As well as having an understanding of the responsibilities involved in caring for a dog, you’ll be expected to meet certain criteria. They may refuse to re-home dogs outside of a certain catchment area for example — understandably, as this can cause difficulties in organizing home visits. They may also insist that dogs are not re-homed to anyone under the age of 18, or on income support or social security, with children under a specified age, or if the dog is going to be left alone for more than a certain number of hours — usually four but this can be less. They’ll also want to see some form of ID, plus, if you don’t own your own house, written permission to keep a dog from your council, housing association or landlord.
All these conditions can vary between different shelters, it’s a good idea to ask first to make sure you can meet them before you actually find and fall in love with the mutt of your dreams.
All members of the family — including any other dogs you own — will also need to meet the rescue before he or she leaves the premises, to ensure that everyone gets on.
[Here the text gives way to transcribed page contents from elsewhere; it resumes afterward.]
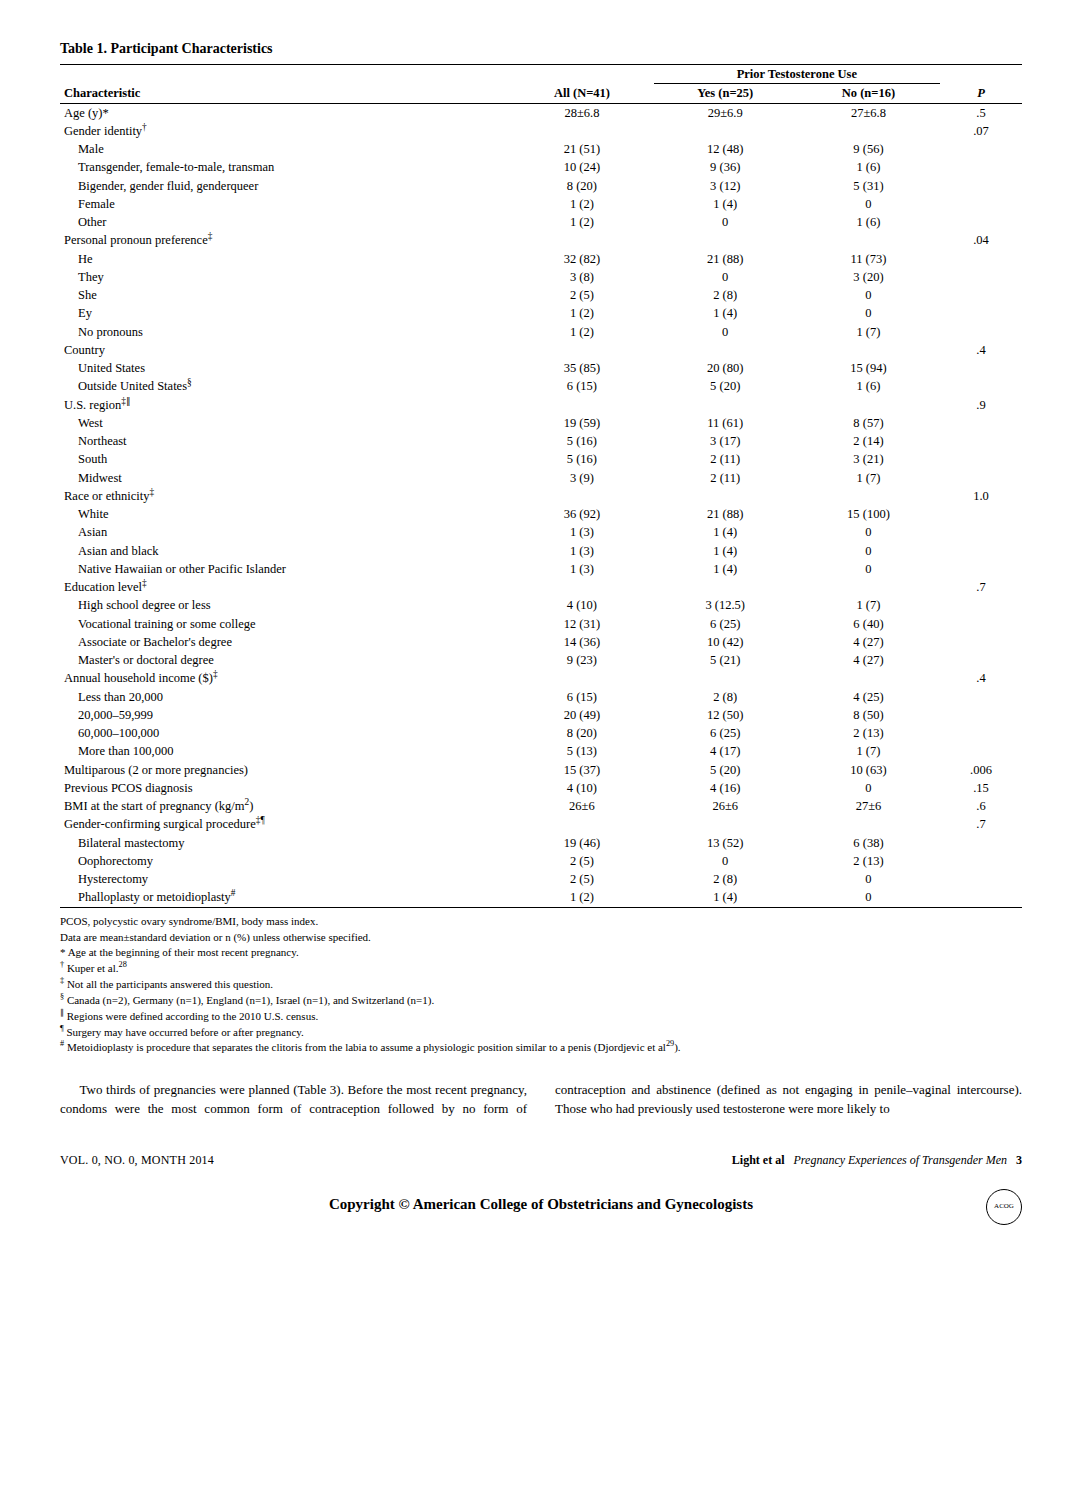Table 1. Participant Characteristics
| | | Prior Testosterone Use | |
| --- | --- | --- | --- |
| Characteristic | All (N=41) | Yes (n=25) | No (n=16) | P |
| Age (y)* | 28±6.8 | 29±6.9 | 27±6.8 | .5 |
| Gender identity † | | | | .07 |
| Male | 21 (51) | 12 (48) | 9 (56) | |
| Transgender, female-to-male, transman | 10 (24) | 9 (36) | 1 (6) | |
| Bigender, gender fluid, genderqueer | 8 (20) | 3 (12) | 5 (31) | |
| Female | 1 (2) | 1 (4) | 0 | |
| Other | 1 (2) | 0 | 1 (6) | |
| Personal pronoun preference ‡ | | | | .04 |
| He | 32 (82) | 21 (88) | 11 (73) | |
| They | 3 (8) | 0 | 3 (20) | |
| She | 2 (5) | 2 (8) | 0 | |
| Ey | 1 (2) | 1 (4) | 0 | |
| No pronouns | 1 (2) | 0 | 1 (7) | |
| Country | | | | .4 |
| United States | 35 (85) | 20 (80) | 15 (94) | |
| Outside United States § | 6 (15) | 5 (20) | 1 (6) | |
| U.S. region ‡∥ | | | | .9 |
| West | 19 (59) | 11 (61) | 8 (57) | |
| Northeast | 5 (16) | 3 (17) | 2 (14) | |
| South | 5 (16) | 2 (11) | 3 (21) | |
| Midwest | 3 (9) | 2 (11) | 1 (7) | |
| Race or ethnicity ‡ | | | | 1.0 |
| White | 36 (92) | 21 (88) | 15 (100) | |
| Asian | 1 (3) | 1 (4) | 0 | |
| Asian and black | 1 (3) | 1 (4) | 0 | |
| Native Hawaiian or other Pacific Islander | 1 (3) | 1 (4) | 0 | |
| Education level ‡ | | | | .7 |
| High school degree or less | 4 (10) | 3 (12.5) | 1 (7) | |
| Vocational training or some college | 12 (31) | 6 (25) | 6 (40) | |
| Associate or Bachelor's degree | 14 (36) | 10 (42) | 4 (27) | |
| Master's or doctoral degree | 9 (23) | 5 (21) | 4 (27) | |
| Annual household income ($) ‡ | | | | .4 |
| Less than 20,000 | 6 (15) | 2 (8) | 4 (25) | |
| 20,000–59,999 | 20 (49) | 12 (50) | 8 (50) | |
| 60,000–100,000 | 8 (20) | 6 (25) | 2 (13) | |
| More than 100,000 | 5 (13) | 4 (17) | 1 (7) | |
| Multiparous (2 or more pregnancies) | 15 (37) | 5 (20) | 10 (63) | .006 |
| Previous PCOS diagnosis | 4 (10) | 4 (16) | 0 | .15 |
| BMI at the start of pregnancy (kg/m 2 ) | 26±6 | 26±6 | 27±6 | .6 |
| Gender-confirming surgical procedure ‡¶ | | | | .7 |
| Bilateral mastectomy | 19 (46) | 13 (52) | 6 (38) | |
| Oophorectomy | 2 (5) | 0 | 2 (13) | |
| Hysterectomy | 2 (5) | 2 (8) | 0 | |
| Phalloplasty or metoidioplasty # | 1 (2) | 1 (4) | 0 | |
PCOS, polycystic ovary syndrome/BMI, body mass index.
Data are mean±standard deviation or n (%) unless otherwise specified.
* Age at the beginning of their most recent pregnancy.
† Kuper et al.28
‡ Not all the participants answered this question.
§ Canada (n=2), Germany (n=1), England (n=1), Israel (n=1), and Switzerland (n=1).
∥ Regions were defined according to the 2010 U.S. census.
¶ Surgery may have occurred before or after pregnancy.
# Metoidioplasty is procedure that separates the clitoris from the labia to assume a physiologic position similar to a penis (Djordjevic et al29).
Two thirds of pregnancies were planned (Table 3). Before the most recent pregnancy, condoms were the most common form of contraception followed by no form of contraception and abstinence (defined as not engaging in penile–vaginal intercourse). Those who had previously used testosterone were more likely to
VOL. 0, NO. 0, MONTH 2014
Light et al Pregnancy Experiences of Transgender Men 3
Copyright © American College of Obstetricians and Gynecologists
ACOG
There’ll also be a home visit to arrange.
These form part of the vetting procedure to ensure that you can provide the right sort of home. Your house doesn’t need to be spotless but it does need to be a safe and secure environment so before the visit is due, check up on and repair, if necessary, any weak areas of garden fencing and tidy up any other potential hazards.
You may need to be flexible and available at short notice for a visit; if possible, the other family members should be present and the primary carer absolutely must be — it’s no good asking your neighbour to stand in for you.
The home visitor won’t be able to give you a decision there and then and you’ll probably need to wait between several days to a week to hear if you have been successful.
Sealing the deal
Shelter dogs aren’t free and if your adoption application is successful, you’ll be asked to pay a ‘donation’ which helps to cover some of the costs of caring for the dog while he was at the shelter and to sign an adoption form agreeing that you will care for, feed, train, exercise and insure him and seek veterinary attention as required.
There may be additional stipulations such as having him neutered if this has not already been done and that if, for any reason, you ever find yourself unable to keep him, you will return him to the shelter.
If some of this seems excessive, bear in mind that the shelter’s first concern is for the dog and trying to ensure that he finds his final ‘forever’ home.